_Task description_.
Reproduce part of the award agreement excerpt word for word, starting at "7.    Withholding. Upon the" and ending after "of the Plan.".

6.    Agreement of Employee. Employee acknowledges that certain restrictions under state or federal securities laws may apply with respect to the Shares to be issued pursuant to the Award. Specifically, Employee acknowledges that, to the extent Employee is an “affiliate” of the Company (as that term is defined in Rule 144 under the Securities Act of 1933 (“Rule 144”)), the Shares to be issued as a result of the Award are subject to certain restrictions under applicable securities laws (including particularly Rule 144). Employee hereby agrees to comply with such state and federal securities laws with respect to any applicable restrictions on the resale of such Shares and to execute such documents and take such actions as the Company may reasonably require in connection therewith.

7.    Withholding. Upon the issuance of Shares to Employee pursuant to this Agreement, Employee shall pay an amount equal to the amount of all applicable federal, state and local employment taxes which the Company is required to withhold at any time. Such payment may be made in cash or, with respect to the issuance of Shares to Employee pursuant to this Agreement, by delivery of whole Shares (including Shares issuable under this Agreement) in accordance with Section 14(a) of the Plan.

8.    Adjustment of Awards.

(a)    If there is an increase or decrease in the number of issued and outstanding Shares through the payment of a stock dividend or resulting from a stock split, a recapitalization, or a combination or exchange of Shares, then the number of outstanding RSUs hereunder shall be adjusted so that the proportion of such Award to the Company’s total issued and outstanding Shares remains the same as existed immediately prior to such event.

_Dataset_.
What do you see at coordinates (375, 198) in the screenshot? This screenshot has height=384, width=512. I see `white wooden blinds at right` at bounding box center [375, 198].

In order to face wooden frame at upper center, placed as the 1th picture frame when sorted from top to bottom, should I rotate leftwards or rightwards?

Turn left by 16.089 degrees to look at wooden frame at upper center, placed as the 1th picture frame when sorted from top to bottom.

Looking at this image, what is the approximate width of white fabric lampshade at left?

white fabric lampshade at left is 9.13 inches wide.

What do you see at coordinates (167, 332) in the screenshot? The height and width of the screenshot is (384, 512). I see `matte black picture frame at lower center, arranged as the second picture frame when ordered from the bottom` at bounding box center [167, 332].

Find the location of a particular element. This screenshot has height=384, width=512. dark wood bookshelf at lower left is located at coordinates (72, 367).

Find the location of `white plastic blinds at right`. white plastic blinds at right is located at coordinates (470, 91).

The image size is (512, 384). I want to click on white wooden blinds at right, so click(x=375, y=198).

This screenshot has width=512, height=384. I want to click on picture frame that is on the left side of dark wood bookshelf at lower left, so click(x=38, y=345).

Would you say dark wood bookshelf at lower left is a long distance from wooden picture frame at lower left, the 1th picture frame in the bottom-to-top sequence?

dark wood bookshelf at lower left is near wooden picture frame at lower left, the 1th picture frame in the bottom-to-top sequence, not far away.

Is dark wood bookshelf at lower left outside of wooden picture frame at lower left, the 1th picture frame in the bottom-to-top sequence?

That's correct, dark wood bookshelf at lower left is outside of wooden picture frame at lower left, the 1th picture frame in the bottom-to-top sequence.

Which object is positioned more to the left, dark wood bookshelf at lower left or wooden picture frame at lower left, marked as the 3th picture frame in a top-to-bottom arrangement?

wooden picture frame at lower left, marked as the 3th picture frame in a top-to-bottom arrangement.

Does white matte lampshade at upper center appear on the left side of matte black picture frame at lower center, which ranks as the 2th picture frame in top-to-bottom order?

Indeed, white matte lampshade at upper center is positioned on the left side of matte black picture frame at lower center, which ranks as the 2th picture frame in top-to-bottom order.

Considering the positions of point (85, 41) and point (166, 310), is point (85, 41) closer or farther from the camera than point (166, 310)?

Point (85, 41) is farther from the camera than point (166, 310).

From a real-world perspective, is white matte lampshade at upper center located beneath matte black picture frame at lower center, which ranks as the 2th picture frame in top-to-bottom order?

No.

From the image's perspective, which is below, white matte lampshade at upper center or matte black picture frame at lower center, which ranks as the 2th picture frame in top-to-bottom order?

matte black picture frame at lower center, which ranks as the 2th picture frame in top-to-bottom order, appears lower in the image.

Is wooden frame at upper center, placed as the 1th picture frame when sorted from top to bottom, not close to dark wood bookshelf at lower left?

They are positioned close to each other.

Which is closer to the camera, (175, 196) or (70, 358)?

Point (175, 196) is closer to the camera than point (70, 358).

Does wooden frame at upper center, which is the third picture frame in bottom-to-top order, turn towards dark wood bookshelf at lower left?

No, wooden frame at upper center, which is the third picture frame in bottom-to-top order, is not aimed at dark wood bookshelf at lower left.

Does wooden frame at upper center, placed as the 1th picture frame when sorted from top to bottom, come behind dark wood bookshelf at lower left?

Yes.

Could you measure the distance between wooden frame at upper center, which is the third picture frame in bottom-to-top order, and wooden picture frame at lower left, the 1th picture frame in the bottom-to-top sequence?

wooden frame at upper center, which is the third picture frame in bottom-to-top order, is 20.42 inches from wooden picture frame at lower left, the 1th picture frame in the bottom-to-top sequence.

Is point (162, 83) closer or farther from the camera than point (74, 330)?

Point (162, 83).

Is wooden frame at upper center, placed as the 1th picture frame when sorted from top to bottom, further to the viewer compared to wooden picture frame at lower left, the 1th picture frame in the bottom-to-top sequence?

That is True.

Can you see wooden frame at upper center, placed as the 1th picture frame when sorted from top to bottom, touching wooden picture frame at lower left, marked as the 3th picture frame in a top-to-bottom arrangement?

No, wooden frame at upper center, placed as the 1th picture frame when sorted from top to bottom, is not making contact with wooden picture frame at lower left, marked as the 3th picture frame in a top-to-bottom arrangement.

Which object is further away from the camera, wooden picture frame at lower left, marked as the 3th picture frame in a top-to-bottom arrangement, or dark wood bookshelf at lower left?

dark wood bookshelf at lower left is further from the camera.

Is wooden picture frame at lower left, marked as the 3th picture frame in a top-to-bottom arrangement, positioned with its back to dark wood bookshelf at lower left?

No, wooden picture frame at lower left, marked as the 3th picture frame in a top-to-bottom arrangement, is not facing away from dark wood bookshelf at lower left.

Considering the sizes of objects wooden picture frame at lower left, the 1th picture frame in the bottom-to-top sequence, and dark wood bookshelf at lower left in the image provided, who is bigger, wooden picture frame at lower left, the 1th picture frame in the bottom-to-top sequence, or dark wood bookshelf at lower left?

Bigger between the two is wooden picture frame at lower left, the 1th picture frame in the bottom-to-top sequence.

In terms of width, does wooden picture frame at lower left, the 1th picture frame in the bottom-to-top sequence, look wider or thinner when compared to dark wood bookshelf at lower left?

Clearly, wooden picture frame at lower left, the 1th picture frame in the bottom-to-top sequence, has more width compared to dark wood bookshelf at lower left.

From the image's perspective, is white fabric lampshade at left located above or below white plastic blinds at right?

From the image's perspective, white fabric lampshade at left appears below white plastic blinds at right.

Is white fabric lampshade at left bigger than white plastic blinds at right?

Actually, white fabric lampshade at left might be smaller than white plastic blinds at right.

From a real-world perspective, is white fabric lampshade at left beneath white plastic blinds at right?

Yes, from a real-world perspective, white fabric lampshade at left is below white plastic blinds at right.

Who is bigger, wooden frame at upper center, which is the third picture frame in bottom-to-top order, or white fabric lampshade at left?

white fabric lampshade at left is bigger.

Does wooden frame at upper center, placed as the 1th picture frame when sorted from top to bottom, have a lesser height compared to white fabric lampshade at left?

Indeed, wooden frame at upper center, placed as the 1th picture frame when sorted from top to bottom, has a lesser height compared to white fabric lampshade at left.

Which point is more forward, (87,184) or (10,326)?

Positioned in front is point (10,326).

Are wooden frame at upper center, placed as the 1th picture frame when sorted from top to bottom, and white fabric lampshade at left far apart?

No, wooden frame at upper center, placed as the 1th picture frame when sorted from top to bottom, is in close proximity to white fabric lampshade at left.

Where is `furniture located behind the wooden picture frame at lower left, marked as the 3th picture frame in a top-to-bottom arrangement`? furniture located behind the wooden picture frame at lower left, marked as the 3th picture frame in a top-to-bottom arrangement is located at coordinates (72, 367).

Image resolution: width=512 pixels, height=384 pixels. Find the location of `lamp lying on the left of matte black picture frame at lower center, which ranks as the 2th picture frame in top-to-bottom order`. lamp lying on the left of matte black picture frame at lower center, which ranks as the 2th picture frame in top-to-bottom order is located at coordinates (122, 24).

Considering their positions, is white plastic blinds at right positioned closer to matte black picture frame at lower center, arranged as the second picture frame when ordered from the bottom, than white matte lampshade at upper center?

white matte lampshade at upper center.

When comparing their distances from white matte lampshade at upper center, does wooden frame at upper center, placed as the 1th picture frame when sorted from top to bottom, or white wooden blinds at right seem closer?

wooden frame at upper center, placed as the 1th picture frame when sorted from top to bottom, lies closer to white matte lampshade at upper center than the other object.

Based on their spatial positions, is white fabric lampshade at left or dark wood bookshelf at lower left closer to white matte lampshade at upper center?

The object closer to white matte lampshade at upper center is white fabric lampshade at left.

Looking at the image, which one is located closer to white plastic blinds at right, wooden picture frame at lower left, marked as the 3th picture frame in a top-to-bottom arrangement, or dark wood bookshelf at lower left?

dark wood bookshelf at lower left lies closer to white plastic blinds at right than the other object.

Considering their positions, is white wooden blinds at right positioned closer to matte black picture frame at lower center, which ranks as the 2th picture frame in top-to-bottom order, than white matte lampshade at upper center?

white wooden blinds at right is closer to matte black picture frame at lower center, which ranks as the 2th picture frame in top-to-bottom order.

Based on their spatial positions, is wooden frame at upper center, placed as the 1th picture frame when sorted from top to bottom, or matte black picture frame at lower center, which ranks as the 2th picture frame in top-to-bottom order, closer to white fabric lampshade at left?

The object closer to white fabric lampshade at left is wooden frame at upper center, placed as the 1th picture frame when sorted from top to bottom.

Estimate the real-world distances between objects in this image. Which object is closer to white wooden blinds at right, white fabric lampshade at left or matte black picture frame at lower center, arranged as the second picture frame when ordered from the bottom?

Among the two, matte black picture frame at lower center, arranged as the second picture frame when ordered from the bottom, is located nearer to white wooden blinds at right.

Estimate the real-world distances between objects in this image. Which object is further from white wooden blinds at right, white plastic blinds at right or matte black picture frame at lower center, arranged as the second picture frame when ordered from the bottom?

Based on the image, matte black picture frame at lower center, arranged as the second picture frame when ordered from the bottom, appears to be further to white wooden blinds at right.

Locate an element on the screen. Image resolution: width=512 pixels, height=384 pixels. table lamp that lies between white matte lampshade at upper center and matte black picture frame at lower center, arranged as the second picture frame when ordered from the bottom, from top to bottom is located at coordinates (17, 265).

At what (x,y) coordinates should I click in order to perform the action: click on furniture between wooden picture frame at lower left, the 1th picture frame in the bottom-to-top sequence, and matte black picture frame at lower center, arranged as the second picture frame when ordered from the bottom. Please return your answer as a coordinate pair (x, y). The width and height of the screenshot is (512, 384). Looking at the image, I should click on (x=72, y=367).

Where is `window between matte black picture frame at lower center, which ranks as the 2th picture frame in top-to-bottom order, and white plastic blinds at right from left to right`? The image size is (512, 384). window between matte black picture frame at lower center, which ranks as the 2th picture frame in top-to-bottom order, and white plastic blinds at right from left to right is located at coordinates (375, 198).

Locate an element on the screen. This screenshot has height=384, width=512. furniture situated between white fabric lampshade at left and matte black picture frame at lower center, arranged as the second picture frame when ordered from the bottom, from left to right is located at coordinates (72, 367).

_Solution to the exercise_.
7.    Withholding. Upon the issuance of Shares to Employee pursuant to this Agreement, Employee shall pay an amount equal to the amount of all applicable federal, state and local employment taxes which the Company is required to withhold at any time. Such payment may be made in cash or, with respect to the issuance of Shares to Employee pursuant to this Agreement, by delivery of whole Shares (including Shares issuable under this Agreement) in accordance with Section 14(a) of the Plan.